→ **Work task**:
Set down every entry word for word. Omit the pictures.
Content starts
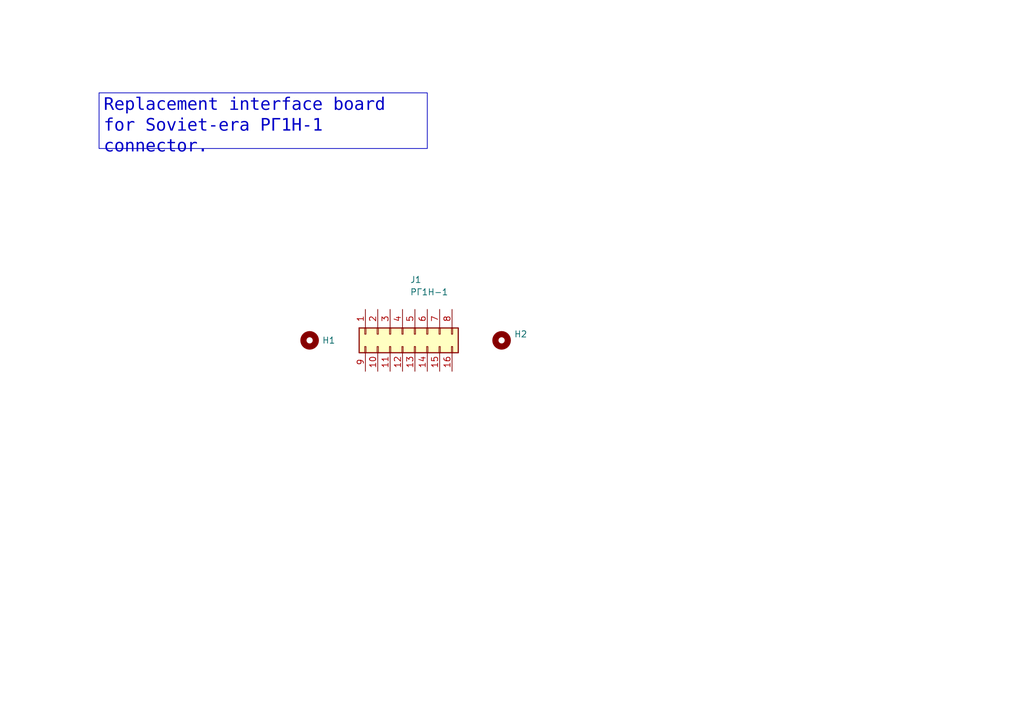
<source format=kicad_sch>
(kicad_sch
	(version 20250114)
	(generator "eeschema")
	(generator_version "9.0")
	(uuid "fd81dd2b-c943-4e60-b2b7-e69c9945948b")
	(paper "A5")
	(title_block
		(title "Replacement РГ1Н-1 Connector")
		(date "29-Apr-2025")
		(rev "A")
		(company "Brett Hallen")
		(comment 1 "www.youtube.com/@Brfff")
	)
	
	(text_box "Replacement interface board for Soviet-era РГ1Н-1 connector."
		(exclude_from_sim no)
		(at 20.32 19.05 0)
		(size 67.31 11.43)
		(margins 0.9525 0.9525 0.9525 0.9525)
		(stroke
			(width 0)
			(type solid)
		)
		(fill
			(type none)
		)
		(effects
			(font
				(face "Consolas")
				(size 2.54 2.54)
			)
			(justify left top)
		)
		(uuid "3b1944da-939f-4b5b-9733-b24b1a105eda")
	)
	(symbol
		(lib_id "Mechanical:MountingHole")
		(at 63.5 69.85 0)
		(unit 1)
		(exclude_from_sim yes)
		(in_bom no)
		(on_board yes)
		(dnp no)
		(fields_autoplaced yes)
		(uuid "082276bf-bbce-47b1-b62b-07b423432332")
		(property "Reference" "H1"
			(at 66.04 69.8499 0)
			(effects
				(font
					(size 1.27 1.27)
				)
				(justify left)
			)
		)
		(property "Value" "MountingHole"
			(at 66.04 71.1199 0)
			(effects
				(font
					(size 1.27 1.27)
				)
				(justify left)
				(hide yes)
			)
		)
		(property "Footprint" "MountingHole:MountingHole_3.2mm_M3"
			(at 63.5 69.85 0)
			(effects
				(font
					(size 1.27 1.27)
				)
				(hide yes)
			)
		)
		(property "Datasheet" "~"
			(at 63.5 69.85 0)
			(effects
				(font
					(size 1.27 1.27)
				)
				(hide yes)
			)
		)
		(property "Description" "Mounting Hole without connection"
			(at 63.5 69.85 0)
			(effects
				(font
					(size 1.27 1.27)
				)
				(hide yes)
			)
		)
		(instances
			(project ""
				(path "/fd81dd2b-c943-4e60-b2b7-e69c9945948b"
					(reference "H1")
					(unit 1)
				)
			)
		)
	)
	(symbol
		(lib_id "Connector_Generic:Conn_02x08_Top_Bottom")
		(at 82.55 68.58 90)
		(mirror x)
		(unit 1)
		(exclude_from_sim no)
		(in_bom yes)
		(on_board yes)
		(dnp no)
		(uuid "7d5601e1-844b-4abf-a38d-9aaa707b745a")
		(property "Reference" "J1"
			(at 84.074 57.404 90)
			(effects
				(font
					(size 1.27 1.27)
				)
				(justify right)
			)
		)
		(property "Value" "РГ1Н-1"
			(at 84.074 59.944 90)
			(effects
				(font
					(size 1.27 1.27)
				)
				(justify right)
			)
		)
		(property "Footprint" "Connector_PinHeader_2.54mm:PinHeader_2x08_P2.54mm_Vertical"
			(at 82.55 68.58 0)
			(effects
				(font
					(size 1.27 1.27)
				)
				(hide yes)
			)
		)
		(property "Datasheet" "~"
			(at 82.55 68.58 0)
			(effects
				(font
					(size 1.27 1.27)
				)
				(hide yes)
			)
		)
		(property "Description" "Generic connector, double row, 02x08, top/bottom pin numbering scheme (row 1: 1...pins_per_row, row2: pins_per_row+1 ... num_pins), script generated (kicad-library-utils/schlib/autogen/connector/)"
			(at 82.55 68.58 0)
			(effects
				(font
					(size 1.27 1.27)
				)
				(hide yes)
			)
		)
		(pin "1"
			(uuid "1930f959-d20c-4c53-9b02-e4070e1a218d")
		)
		(pin "2"
			(uuid "dc6ccc55-53e1-4a44-969d-acebf1f45eab")
		)
		(pin "3"
			(uuid "ba4813f8-ae7a-42f4-b92b-8090bd8e7c9b")
		)
		(pin "4"
			(uuid "c46627b9-fadb-4090-9644-b63ff554698c")
		)
		(pin "5"
			(uuid "4177be3d-1ad6-4cc3-94eb-4354cd405883")
		)
		(pin "6"
			(uuid "92ae4625-d1b1-4c00-9cb5-bbc3f8ddfc9f")
		)
		(pin "7"
			(uuid "a1853a7e-0b29-4308-b6d4-02520bdb44ac")
		)
		(pin "8"
			(uuid "0014d553-3d41-48b0-baf5-0b1b98de8393")
		)
		(pin "9"
			(uuid "2935bc7a-cf9b-471b-ab53-7531fd9f24c3")
		)
		(pin "10"
			(uuid "b3813009-286d-4f35-9271-ee2f3c214c12")
		)
		(pin "11"
			(uuid "c64a0b87-a64d-4432-8e89-7735cbbf3a2c")
		)
		(pin "12"
			(uuid "0c503a15-846a-47f5-b5a0-1422ad0f4876")
		)
		(pin "13"
			(uuid "92cd3409-fed6-486e-8462-e1b88f9a01ef")
		)
		(pin "14"
			(uuid "2b9e889f-2d27-4903-ad24-e008df6de250")
		)
		(pin "15"
			(uuid "8541527e-5487-4d1f-913a-6ce657d5dcae")
		)
		(pin "16"
			(uuid "d4da5145-7647-4de1-8145-c5586b261403")
		)
		(instances
			(project ""
				(path "/fd81dd2b-c943-4e60-b2b7-e69c9945948b"
					(reference "J1")
					(unit 1)
				)
			)
		)
	)
	(symbol
		(lib_id "Mechanical:MountingHole")
		(at 102.87 69.85 0)
		(unit 1)
		(exclude_from_sim yes)
		(in_bom no)
		(on_board yes)
		(dnp no)
		(fields_autoplaced yes)
		(uuid "8ae8bad6-30f0-48c6-9437-43dda0d6d059")
		(property "Reference" "H2"
			(at 105.41 68.5799 0)
			(effects
				(font
					(size 1.27 1.27)
				)
				(justify left)
			)
		)
		(property "Value" "MountingHole"
			(at 105.41 71.1199 0)
			(effects
				(font
					(size 1.27 1.27)
				)
				(justify left)
				(hide yes)
			)
		)
		(property "Footprint" "MountingHole:MountingHole_3.2mm_M3"
			(at 102.87 69.85 0)
			(effects
				(font
					(size 1.27 1.27)
				)
				(hide yes)
			)
		)
		(property "Datasheet" "~"
			(at 102.87 69.85 0)
			(effects
				(font
					(size 1.27 1.27)
				)
				(hide yes)
			)
		)
		(property "Description" "Mounting Hole without connection"
			(at 102.87 69.85 0)
			(effects
				(font
					(size 1.27 1.27)
				)
				(hide yes)
			)
		)
		(instances
			(project "Pentagon_FDC_RG1N_Replacement"
				(path "/fd81dd2b-c943-4e60-b2b7-e69c9945948b"
					(reference "H2")
					(unit 1)
				)
			)
		)
	)
	(sheet_instances
		(path "/"
			(page "1")
		)
	)
	(embedded_fonts no)
)

</source>
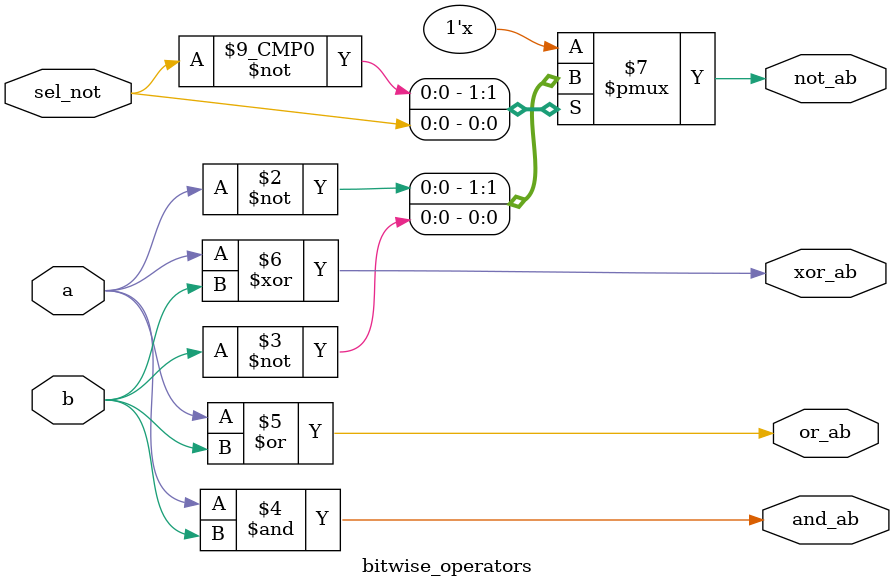
<source format=sv>
module bitwise_operators (
    input logic a, b,
    input logic sel_not,
    output logic not_ab, and_ab, or_ab, xor_ab
);

    always_comb begin
        // NOT
        case (sel_not)
            0: not_ab = ~a;
            1: not_ab = ~b;
        endcase
        // AND
        and_ab = a & b;
        // OR
        or_ab = a | b;
        // XOR
        xor_ab = a ^ b;
    end
    
endmodule
</source>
Content ends
→ **Solution for this problem**:
<source format=kicad_sch>
(kicad_sch
	(version 20250114)
	(generator "eeschema")
	(generator_version "9.0")
	(uuid "fd81dd2b-c943-4e60-b2b7-e69c9945948b")
	(paper "A5")
	(title_block
		(title "Replacement РГ1Н-1 Connector")
		(date "29-Apr-2025")
		(rev "A")
		(company "Brett Hallen")
		(comment 1 "www.youtube.com/@Brfff")
	)
	
	(text_box "Replacement interface board for Soviet-era РГ1Н-1 connector."
		(exclude_from_sim no)
		(at 20.32 19.05 0)
		(size 67.31 11.43)
		(margins 0.9525 0.9525 0.9525 0.9525)
		(stroke
			(width 0)
			(type solid)
		)
		(fill
			(type none)
		)
		(effects
			(font
				(face "Consolas")
				(size 2.54 2.54)
			)
			(justify left top)
		)
		(uuid "3b1944da-939f-4b5b-9733-b24b1a105eda")
	)
	(symbol
		(lib_id "Mechanical:MountingHole")
		(at 63.5 69.85 0)
		(unit 1)
		(exclude_from_sim yes)
		(in_bom no)
		(on_board yes)
		(dnp no)
		(fields_autoplaced yes)
		(uuid "082276bf-bbce-47b1-b62b-07b423432332")
		(property "Reference" "H1"
			(at 66.04 69.8499 0)
			(effects
				(font
					(size 1.27 1.27)
				)
				(justify left)
			)
		)
		(property "Value" "MountingHole"
			(at 66.04 71.1199 0)
			(effects
				(font
					(size 1.27 1.27)
				)
				(justify left)
				(hide yes)
			)
		)
		(property "Footprint" "MountingHole:MountingHole_3.2mm_M3"
			(at 63.5 69.85 0)
			(effects
				(font
					(size 1.27 1.27)
				)
				(hide yes)
			)
		)
		(property "Datasheet" "~"
			(at 63.5 69.85 0)
			(effects
				(font
					(size 1.27 1.27)
				)
				(hide yes)
			)
		)
		(property "Description" "Mounting Hole without connection"
			(at 63.5 69.85 0)
			(effects
				(font
					(size 1.27 1.27)
				)
				(hide yes)
			)
		)
		(instances
			(project ""
				(path "/fd81dd2b-c943-4e60-b2b7-e69c9945948b"
					(reference "H1")
					(unit 1)
				)
			)
		)
	)
	(symbol
		(lib_id "Connector_Generic:Conn_02x08_Top_Bottom")
		(at 82.55 68.58 90)
		(mirror x)
		(unit 1)
		(exclude_from_sim no)
		(in_bom yes)
		(on_board yes)
		(dnp no)
		(uuid "7d5601e1-844b-4abf-a38d-9aaa707b745a")
		(property "Reference" "J1"
			(at 84.074 57.404 90)
			(effects
				(font
					(size 1.27 1.27)
				)
				(justify right)
			)
		)
		(property "Value" "РГ1Н-1"
			(at 84.074 59.944 90)
			(effects
				(font
					(size 1.27 1.27)
				)
				(justify right)
			)
		)
		(property "Footprint" "Connector_PinHeader_2.54mm:PinHeader_2x08_P2.54mm_Vertical"
			(at 82.55 68.58 0)
			(effects
				(font
					(size 1.27 1.27)
				)
				(hide yes)
			)
		)
		(property "Datasheet" "~"
			(at 82.55 68.58 0)
			(effects
				(font
					(size 1.27 1.27)
				)
				(hide yes)
			)
		)
		(property "Description" "Generic connector, double row, 02x08, top/bottom pin numbering scheme (row 1: 1...pins_per_row, row2: pins_per_row+1 ... num_pins), script generated (kicad-library-utils/schlib/autogen/connector/)"
			(at 82.55 68.58 0)
			(effects
				(font
					(size 1.27 1.27)
				)
				(hide yes)
			)
		)
		(pin "1"
			(uuid "1930f959-d20c-4c53-9b02-e4070e1a218d")
		)
		(pin "2"
			(uuid "dc6ccc55-53e1-4a44-969d-acebf1f45eab")
		)
		(pin "3"
			(uuid "ba4813f8-ae7a-42f4-b92b-8090bd8e7c9b")
		)
		(pin "4"
			(uuid "c46627b9-fadb-4090-9644-b63ff554698c")
		)
		(pin "5"
			(uuid "4177be3d-1ad6-4cc3-94eb-4354cd405883")
		)
		(pin "6"
			(uuid "92ae4625-d1b1-4c00-9cb5-bbc3f8ddfc9f")
		)
		(pin "7"
			(uuid "a1853a7e-0b29-4308-b6d4-02520bdb44ac")
		)
		(pin "8"
			(uuid "0014d553-3d41-48b0-baf5-0b1b98de8393")
		)
		(pin "9"
			(uuid "2935bc7a-cf9b-471b-ab53-7531fd9f24c3")
		)
		(pin "10"
			(uuid "b3813009-286d-4f35-9271-ee2f3c214c12")
		)
		(pin "11"
			(uuid "c64a0b87-a64d-4432-8e89-7735cbbf3a2c")
		)
		(pin "12"
			(uuid "0c503a15-846a-47f5-b5a0-1422ad0f4876")
		)
		(pin "13"
			(uuid "92cd3409-fed6-486e-8462-e1b88f9a01ef")
		)
		(pin "14"
			(uuid "2b9e889f-2d27-4903-ad24-e008df6de250")
		)
		(pin "15"
			(uuid "8541527e-5487-4d1f-913a-6ce657d5dcae")
		)
		(pin "16"
			(uuid "d4da5145-7647-4de1-8145-c5586b261403")
		)
		(instances
			(project ""
				(path "/fd81dd2b-c943-4e60-b2b7-e69c9945948b"
					(reference "J1")
					(unit 1)
				)
			)
		)
	)
	(symbol
		(lib_id "Mechanical:MountingHole")
		(at 102.87 69.85 0)
		(unit 1)
		(exclude_from_sim yes)
		(in_bom no)
		(on_board yes)
		(dnp no)
		(fields_autoplaced yes)
		(uuid "8ae8bad6-30f0-48c6-9437-43dda0d6d059")
		(property "Reference" "H2"
			(at 105.41 68.5799 0)
			(effects
				(font
					(size 1.27 1.27)
				)
				(justify left)
			)
		)
		(property "Value" "MountingHole"
			(at 105.41 71.1199 0)
			(effects
				(font
					(size 1.27 1.27)
				)
				(justify left)
				(hide yes)
			)
		)
		(property "Footprint" "MountingHole:MountingHole_3.2mm_M3"
			(at 102.87 69.85 0)
			(effects
				(font
					(size 1.27 1.27)
				)
				(hide yes)
			)
		)
		(property "Datasheet" "~"
			(at 102.87 69.85 0)
			(effects
				(font
					(size 1.27 1.27)
				)
				(hide yes)
			)
		)
		(property "Description" "Mounting Hole without connection"
			(at 102.87 69.85 0)
			(effects
				(font
					(size 1.27 1.27)
				)
				(hide yes)
			)
		)
		(instances
			(project "Pentagon_FDC_RG1N_Replacement"
				(path "/fd81dd2b-c943-4e60-b2b7-e69c9945948b"
					(reference "H2")
					(unit 1)
				)
			)
		)
	)
	(sheet_instances
		(path "/"
			(page "1")
		)
	)
	(embedded_fonts no)
)

</source>
<source format=sv>
module bitwise_operators (
    input logic a, b,
    input logic sel_not,
    output logic not_ab, and_ab, or_ab, xor_ab
);

    always_comb begin
        // NOT
        case (sel_not)
            0: not_ab = ~a;
            1: not_ab = ~b;
        endcase
        // AND
        and_ab = a & b;
        // OR
        or_ab = a | b;
        // XOR
        xor_ab = a ^ b;
    end
    
endmodule
</source>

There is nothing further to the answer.